══ TASK INPUT ══

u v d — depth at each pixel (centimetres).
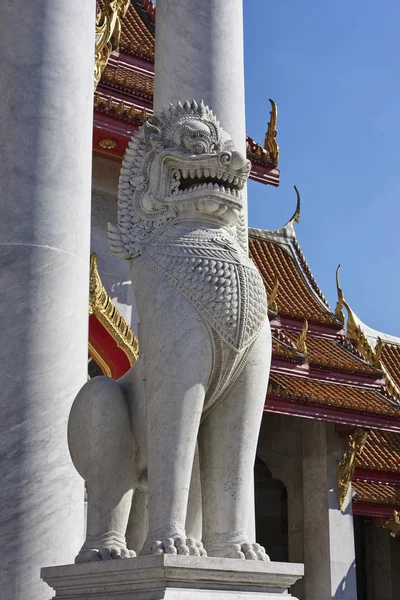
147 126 607
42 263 795
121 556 561
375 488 2102
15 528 726
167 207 591
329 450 2005
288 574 536
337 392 1902
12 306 777
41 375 768
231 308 559
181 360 548
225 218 592
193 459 570
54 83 845
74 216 827
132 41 1623
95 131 1360
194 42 979
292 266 2250
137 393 589
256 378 573
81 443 588
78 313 811
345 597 1927
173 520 533
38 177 815
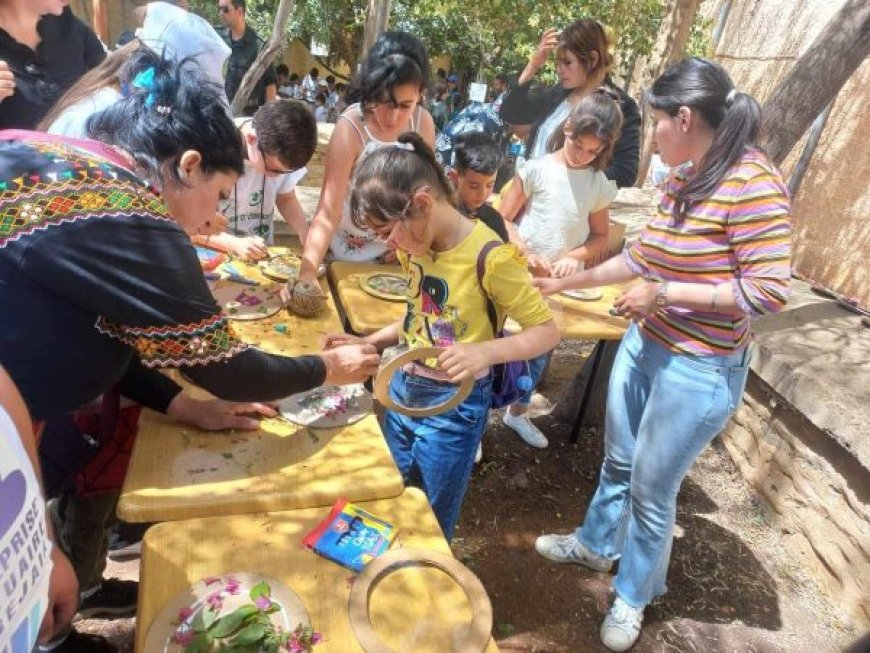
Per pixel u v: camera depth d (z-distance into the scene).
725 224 1.77
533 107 3.89
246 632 1.03
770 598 2.66
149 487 1.35
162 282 1.14
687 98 1.75
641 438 2.12
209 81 1.30
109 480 1.78
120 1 6.05
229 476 1.41
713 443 3.58
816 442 2.87
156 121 1.17
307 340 2.05
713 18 7.46
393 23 12.64
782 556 2.91
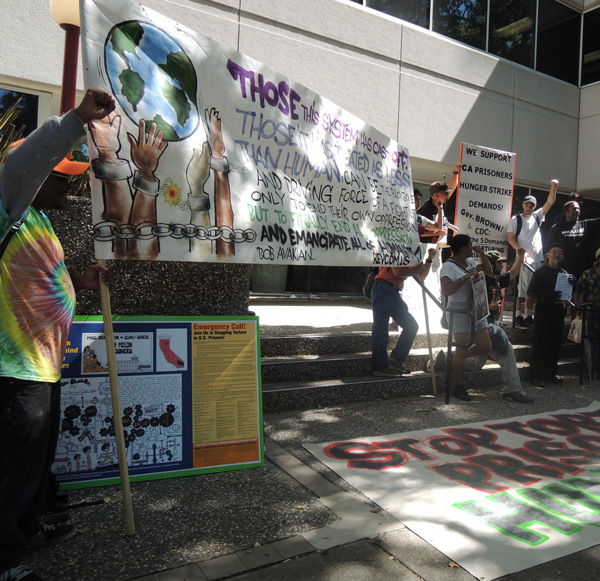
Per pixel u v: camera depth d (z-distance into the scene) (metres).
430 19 9.27
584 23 11.44
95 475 3.10
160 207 2.79
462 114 9.60
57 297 2.19
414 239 4.79
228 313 3.81
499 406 5.23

═══

PROMPT: Filter this listing and copy only the lines holding the word "into".

RESPONSE BELOW:
Per pixel u v: camera depth d (z-distance into the scene).
Per pixel u v: camera depth d (z-distance into the scene) (metres).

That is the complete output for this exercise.